### TASK INSTRUCTIONS
From the data below, please reproduce exactly everything from the line that contains "161 790 180" down to the line that contains "43 890 77V293L888", with both ends included.
- - - - - - -
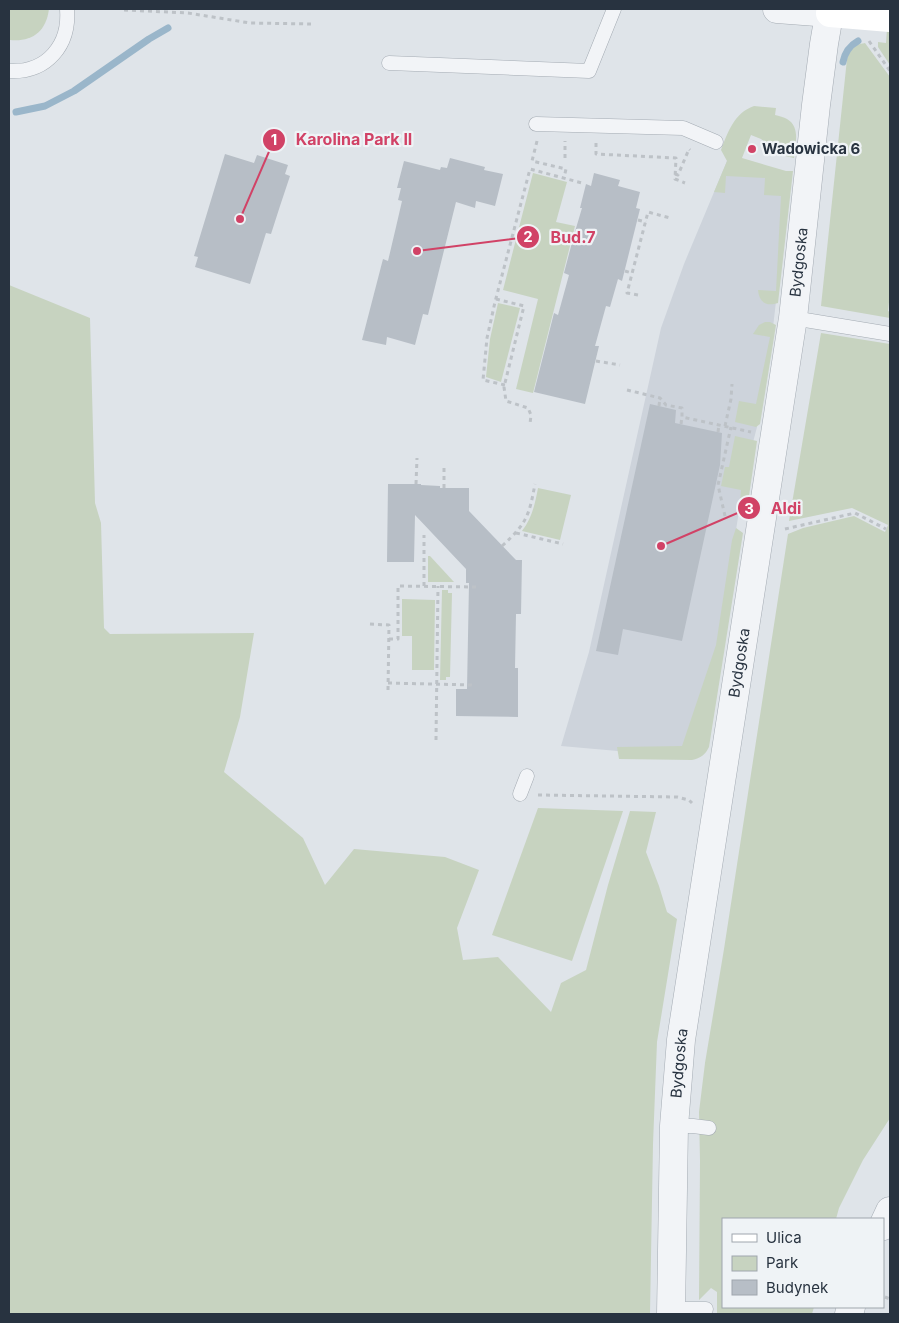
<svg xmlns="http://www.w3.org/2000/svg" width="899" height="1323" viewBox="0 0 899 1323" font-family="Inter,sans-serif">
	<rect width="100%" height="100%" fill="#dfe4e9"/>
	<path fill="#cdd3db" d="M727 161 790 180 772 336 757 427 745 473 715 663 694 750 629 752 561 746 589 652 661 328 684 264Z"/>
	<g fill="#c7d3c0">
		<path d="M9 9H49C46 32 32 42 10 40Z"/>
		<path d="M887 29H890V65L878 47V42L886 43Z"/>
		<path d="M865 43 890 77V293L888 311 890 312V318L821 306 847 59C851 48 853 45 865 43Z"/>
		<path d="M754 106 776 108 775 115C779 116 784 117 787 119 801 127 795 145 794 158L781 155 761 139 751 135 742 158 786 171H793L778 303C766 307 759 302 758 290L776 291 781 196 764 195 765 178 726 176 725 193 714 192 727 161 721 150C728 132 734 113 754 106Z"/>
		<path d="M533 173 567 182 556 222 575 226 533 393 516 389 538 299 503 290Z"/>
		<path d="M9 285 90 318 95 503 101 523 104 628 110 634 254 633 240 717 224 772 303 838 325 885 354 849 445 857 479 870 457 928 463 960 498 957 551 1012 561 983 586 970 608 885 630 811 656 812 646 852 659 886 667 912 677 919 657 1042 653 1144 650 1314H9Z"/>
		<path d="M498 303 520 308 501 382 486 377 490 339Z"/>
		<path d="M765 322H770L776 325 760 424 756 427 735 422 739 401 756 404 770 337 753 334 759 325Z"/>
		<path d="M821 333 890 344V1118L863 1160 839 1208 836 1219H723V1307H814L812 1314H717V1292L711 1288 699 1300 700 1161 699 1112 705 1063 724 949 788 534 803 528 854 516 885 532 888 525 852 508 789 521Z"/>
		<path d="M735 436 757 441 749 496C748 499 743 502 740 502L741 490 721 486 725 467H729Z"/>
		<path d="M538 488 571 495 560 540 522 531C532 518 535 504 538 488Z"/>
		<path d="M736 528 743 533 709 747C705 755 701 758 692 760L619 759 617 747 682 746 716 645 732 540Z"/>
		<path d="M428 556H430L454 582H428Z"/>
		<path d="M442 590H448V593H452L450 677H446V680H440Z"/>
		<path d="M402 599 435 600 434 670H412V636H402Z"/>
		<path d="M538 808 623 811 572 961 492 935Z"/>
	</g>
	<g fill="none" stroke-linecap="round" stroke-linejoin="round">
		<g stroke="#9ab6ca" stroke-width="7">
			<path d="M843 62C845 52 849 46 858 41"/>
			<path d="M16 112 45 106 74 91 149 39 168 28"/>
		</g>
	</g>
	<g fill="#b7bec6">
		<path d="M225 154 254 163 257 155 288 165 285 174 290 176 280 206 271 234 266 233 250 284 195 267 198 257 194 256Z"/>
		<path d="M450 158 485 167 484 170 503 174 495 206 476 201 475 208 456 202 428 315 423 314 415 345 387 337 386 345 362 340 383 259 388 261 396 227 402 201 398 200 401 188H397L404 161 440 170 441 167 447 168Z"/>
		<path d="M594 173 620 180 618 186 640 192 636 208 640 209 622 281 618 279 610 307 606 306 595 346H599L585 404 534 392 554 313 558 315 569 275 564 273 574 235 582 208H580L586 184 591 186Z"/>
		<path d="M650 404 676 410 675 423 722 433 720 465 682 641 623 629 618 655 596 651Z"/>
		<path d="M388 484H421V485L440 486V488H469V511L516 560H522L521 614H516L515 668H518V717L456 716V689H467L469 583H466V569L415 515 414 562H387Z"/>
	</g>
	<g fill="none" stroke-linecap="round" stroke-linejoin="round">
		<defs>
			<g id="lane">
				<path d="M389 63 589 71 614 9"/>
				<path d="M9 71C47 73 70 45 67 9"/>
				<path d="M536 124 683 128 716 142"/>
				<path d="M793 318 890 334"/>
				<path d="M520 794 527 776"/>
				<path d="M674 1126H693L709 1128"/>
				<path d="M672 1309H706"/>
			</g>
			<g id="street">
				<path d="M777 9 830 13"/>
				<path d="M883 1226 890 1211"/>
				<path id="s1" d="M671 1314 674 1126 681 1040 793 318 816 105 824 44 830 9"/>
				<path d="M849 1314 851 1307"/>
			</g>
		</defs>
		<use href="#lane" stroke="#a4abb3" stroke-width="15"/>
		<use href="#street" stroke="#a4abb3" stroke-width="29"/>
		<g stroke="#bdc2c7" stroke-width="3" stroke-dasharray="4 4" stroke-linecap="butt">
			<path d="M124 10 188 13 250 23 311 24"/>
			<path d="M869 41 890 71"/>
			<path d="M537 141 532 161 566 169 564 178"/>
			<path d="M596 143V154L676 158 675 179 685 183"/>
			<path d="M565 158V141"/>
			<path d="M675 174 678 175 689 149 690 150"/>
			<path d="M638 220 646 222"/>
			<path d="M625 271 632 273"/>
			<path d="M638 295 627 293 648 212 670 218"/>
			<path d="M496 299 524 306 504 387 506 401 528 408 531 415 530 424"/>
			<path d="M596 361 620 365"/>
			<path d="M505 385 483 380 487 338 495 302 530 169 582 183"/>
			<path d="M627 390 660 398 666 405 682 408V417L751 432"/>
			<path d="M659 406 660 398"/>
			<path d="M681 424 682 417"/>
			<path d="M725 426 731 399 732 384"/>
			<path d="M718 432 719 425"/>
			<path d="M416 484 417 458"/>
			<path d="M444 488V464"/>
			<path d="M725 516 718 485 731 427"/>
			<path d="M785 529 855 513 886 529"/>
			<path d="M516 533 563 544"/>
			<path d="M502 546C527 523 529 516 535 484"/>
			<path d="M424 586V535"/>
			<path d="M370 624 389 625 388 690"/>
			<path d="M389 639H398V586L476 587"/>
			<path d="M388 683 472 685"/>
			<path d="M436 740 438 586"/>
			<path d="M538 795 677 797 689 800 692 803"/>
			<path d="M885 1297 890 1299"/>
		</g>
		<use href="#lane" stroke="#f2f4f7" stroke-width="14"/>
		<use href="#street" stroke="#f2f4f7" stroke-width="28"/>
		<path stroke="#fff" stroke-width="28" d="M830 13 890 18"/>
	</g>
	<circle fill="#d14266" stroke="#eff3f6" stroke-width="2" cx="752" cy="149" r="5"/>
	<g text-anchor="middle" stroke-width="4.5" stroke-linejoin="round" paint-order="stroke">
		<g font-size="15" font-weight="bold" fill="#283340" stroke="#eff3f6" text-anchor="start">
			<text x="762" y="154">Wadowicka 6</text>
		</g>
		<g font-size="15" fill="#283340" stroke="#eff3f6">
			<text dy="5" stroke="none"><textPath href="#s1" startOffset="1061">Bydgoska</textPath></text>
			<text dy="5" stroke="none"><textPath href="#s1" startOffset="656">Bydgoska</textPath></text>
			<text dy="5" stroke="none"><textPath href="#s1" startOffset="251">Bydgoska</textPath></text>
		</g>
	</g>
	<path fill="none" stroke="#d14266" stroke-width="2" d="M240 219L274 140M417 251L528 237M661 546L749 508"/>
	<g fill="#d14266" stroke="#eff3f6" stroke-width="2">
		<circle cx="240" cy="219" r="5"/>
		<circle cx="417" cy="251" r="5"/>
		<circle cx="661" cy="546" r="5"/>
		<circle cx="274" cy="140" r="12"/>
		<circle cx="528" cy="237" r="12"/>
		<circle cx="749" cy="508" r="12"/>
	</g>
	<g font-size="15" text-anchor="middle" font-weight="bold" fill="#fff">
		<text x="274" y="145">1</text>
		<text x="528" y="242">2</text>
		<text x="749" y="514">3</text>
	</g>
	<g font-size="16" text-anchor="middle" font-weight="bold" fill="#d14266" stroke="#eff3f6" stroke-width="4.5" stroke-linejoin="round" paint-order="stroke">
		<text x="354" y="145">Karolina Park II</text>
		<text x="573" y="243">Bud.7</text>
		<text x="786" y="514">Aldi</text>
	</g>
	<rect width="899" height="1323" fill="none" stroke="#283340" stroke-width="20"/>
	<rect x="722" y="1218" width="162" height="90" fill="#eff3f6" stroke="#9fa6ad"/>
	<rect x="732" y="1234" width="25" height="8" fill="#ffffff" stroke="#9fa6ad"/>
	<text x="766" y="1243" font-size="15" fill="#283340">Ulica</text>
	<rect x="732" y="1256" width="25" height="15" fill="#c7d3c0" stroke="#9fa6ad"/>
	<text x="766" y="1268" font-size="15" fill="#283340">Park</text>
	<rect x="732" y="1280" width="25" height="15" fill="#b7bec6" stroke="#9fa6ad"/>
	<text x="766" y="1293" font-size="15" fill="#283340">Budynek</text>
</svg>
- - - - - - -
### RESPONSE FOR THIS EXERCISE
	<path fill="#cdd3db" d="M727 161 790 180 772 336 757 427 745 473 715 663 694 750 629 752 561 746 589 652 661 328 684 264Z"/>
	<g fill="#c7d3c0">
		<path d="M9 9H49C46 32 32 42 10 40Z"/>
		<path d="M887 29H890V65L878 47V42L886 43Z"/>
		<path d="M865 43 890 77V293L888 311 890 312V318L821 306 847 59C851 48 853 45 865 43Z"/>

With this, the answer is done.